Groenland : L’indépendance, sujet au cœur d’élections ravivé par les ambitions de Donald Trump

L’indépendance, oui mais quand ? Les Groenlandais votent mardi lors de législatives dont l’un des enjeux est de déterminer à quel moment rompre les amarres avec le Danemark, l’actuelle puissance tutélaire, sans tomber dans l’escarcelle de Donald Trump. L’insistance parfois menaçante du président américain à prendre possession du Groenland a donné un coup de fouet aux aspirations indépendantistes parmi les 57.000 habitants du territoire, nombreux à dire ne vouloir être ni danois ni américains, mais groenlandais.
« Donald Trump a en quelque sorte relancé la question de l’indépendance », décrypte la politologue Maria Ackrén à l’université du Groenland. La question a donc pris une grande place dans la campagne électorale, au milieu de thèmes comme l’éducation, les affaires sociales, la pêche et le tourisme. La quasi-totalité des partis politiques souhaitent que l’immense territoire glacé, 50 fois plus grand que le Danemark mais 100 fois moins habité, vole de ses propres ailes.
Une « fast track » pour l’indépendance ?
Les nombreuses grues hérissées au-dessus de Nuuk, la capitale, témoignent d’une modernisation rapide qui a rendu vulnérable une partie de la population très majoritairement inuite, tournée vers la chasse et la pêche. Visible à l’œil nu, la misère sociale se retrouve aussi dans les statistiques : un taux de suicide parmi les plus élevés au monde, un nombre d’avortements supérieur à celui des naissances, une espérance de vie de moins de 70 ans chez les hommes…

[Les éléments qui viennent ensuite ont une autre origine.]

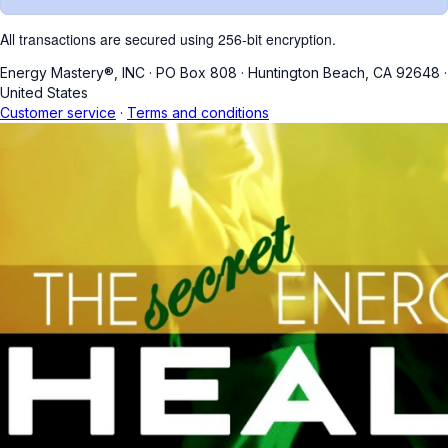
All transactions are secured using 256-bit encryption.
Energy Mastery®, INC
·
PO Box 808
·
Huntington Beach, CA 92648
·
United States
Customer service
·
Terms and conditions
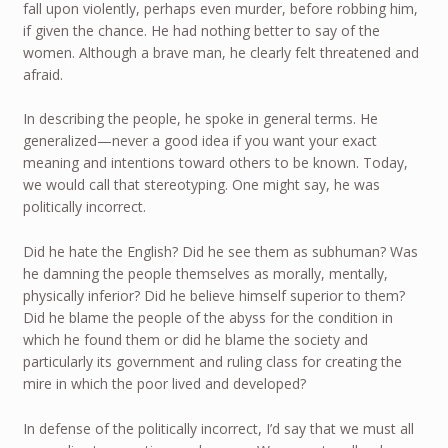
fall upon violently, perhaps even murder, before robbing him,
if given the chance. He had nothing better to say of the
women. Although a brave man, he clearly felt threatened and
afraid.
In describing the people, he spoke in general terms. He
generalized—never a good idea if you want your exact
meaning and intentions toward others to be known. Today,
we would call that stereotyping. One might say, he was
politically incorrect.
Did he hate the English? Did he see them as subhuman? Was
he damning the people themselves as morally, mentally,
physically inferior? Did he believe himself superior to them?
Did he blame the people of the abyss for the condition in
which he found them or did he blame the society and
particularly its government and ruling class for creating the
mire in which the poor lived and developed?
In defense of the politically incorrect, I’d say that we must all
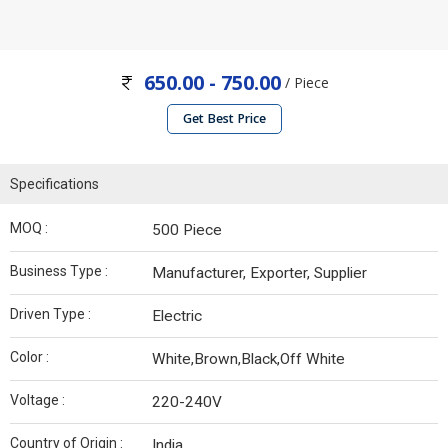
650.00 - 750.00
/ Piece
Get Best Price
Specifications
MOQ :
500 Piece
Business Type :
Manufacturer, Exporter, Supplier
Driven Type :
Electric
Color :
White,Brown,Black,Off White
Voltage :
220-240V
Country of Origin :
India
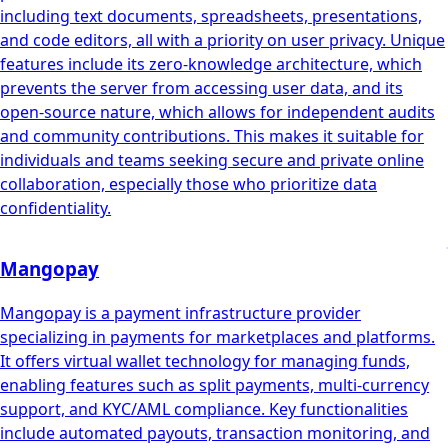
including text documents, spreadsheets, presentations,
and code editors, all with a priority on user privacy. Unique
features include its zero-knowledge architecture, which
prevents the server from accessing user data, and its
open-source nature, which allows for independent audits
and community contributions. This makes it suitable for
individuals and teams seeking secure and private online
collaboration, especially those who prioritize data
confidentiality.
Mangopay
Mangopay is a payment infrastructure provider
specializing in payments for marketplaces and platforms.
It offers virtual wallet technology for managing funds,
enabling features such as split payments, multi-currency
support, and KYC/AML compliance. Key functionalities
include automated payouts, transaction monitoring, and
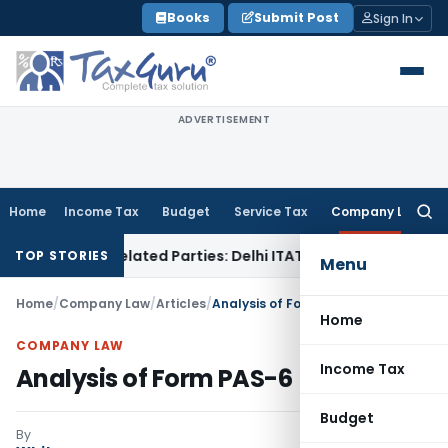
Skip
Books
Submit Post
Sign In
to
content
ADVERTISEMENT
Home
Income Tax
Budget
Service Tax
Company Law
Searc
for:
to Related Parties: Delhi ITAT
Income Tax
Delhi HC Quashes
TOP STORIES
Menu
Home
/
Company Law
/
Articles
/
Analysis of Form PAS-6
Home
COMPANY LAW
Income Tax
Analysis of Form PAS-6
Budget
By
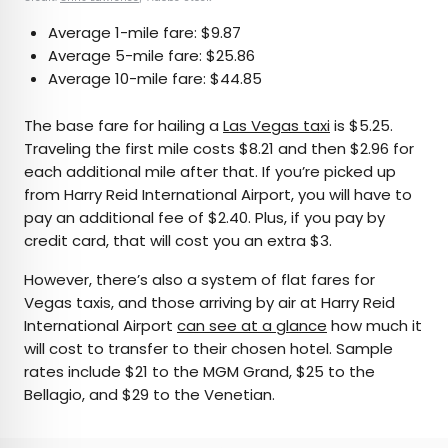
Average 1-mile fare: $9.87
Average 5-mile fare: $25.86
Average 10-mile fare: $44.85
The base fare for hailing a
Las Vegas taxi
is $5.25.
Traveling the first mile costs $8.21 and then $2.96 for
each additional mile after that. If you’re picked up
from Harry Reid International Airport, you will have to
pay an additional fee of $2.40. Plus, if you pay by
credit card, that will cost you an extra $3.
However, there’s also a system of flat fares for
Vegas taxis, and those arriving by air at Harry Reid
International Airport
can see at a glance
how much it
will cost to transfer to their chosen hotel. Sample
rates include $21 to the MGM Grand, $25 to the
Bellagio, and $29 to the Venetian.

Si l’envie d’indépendance est largement partagée, les formations politiques en lice pour se disputer les 31 sièges du Parlement divergent sur le calendrier : « fast track » (voie rapide) ou plus long terme ? Parmi les plus impatients, le parti nationaliste Naleraq, très visible pendant la campagne, réclame d’entamer rapidement le processus d’indépendance. Au précédent scrutin en 2021, il avait recueilli 12 % des voix. « L’intérêt que nous constatons, non seulement de la part des Etats-Unis mais aussi du monde entier, […] joue en notre faveur », déclare Juno Berthelsen, l’un de ses candidats les plus en vue.
Le difficile envol de l’économie locale
Colonisée par les Danois il y a plus de trois siècles, l’île de l’Arctique a gagné son autonomie en 1979, mais les fonctions régaliennes (affaires étrangères, défense…) lui échappent encore. Depuis une loi de 2009, les Groenlandais peuvent déclencher eux-mêmes le processus d’indépendance qui suppose de négocier un accord avec Copenhague, lequel doit ensuite être approuvé par référendum au Groenland et par un vote au Parlement danois.
Les deux composantes de la coalition sortante, Inuit Ataqatigiit (IA, formation gauche-verte du Premier ministre Mute Egede) et Siumut (parti social-démocrate), sont globalement moins pressées, même si des divisions internes peuvent exister. Le territoire, selon elles, doit avant tout atteindre une certaine viabilité économique alors que l’aide annuelle d’environ 530 millions d’euros versée par Copenhague représente un cinquième de son PIB.
« Il est important de parler du développement économique du Groenland et de voir comment nous le faisons de manière beaucoup plus durable », estime Aaja Chemnitz, membre d’IA et l’une des deux représentantes du Groenland au Parlement danois. L’exploitation des ressources minérales de l’île, souvent présentée comme un nouveau tremplin financier, reste à ce stade embryonnaire. Mais leur exploitation empirerait le changement climatique, qui fragilise déjà le Groenland.
Le chef de Siumut, Erik Jensen, ministre des Finances sortant, s’agace, lui, que la question de l’indépendance ait éclipsé, en tout cas dans les médias étrangers et danois, celles liées au quotidien des gens. L’indépendance, « c’est aussi un aspect important de notre programme, mais tout le monde ici au Groenland parle de santé, des écoles et des crèches ».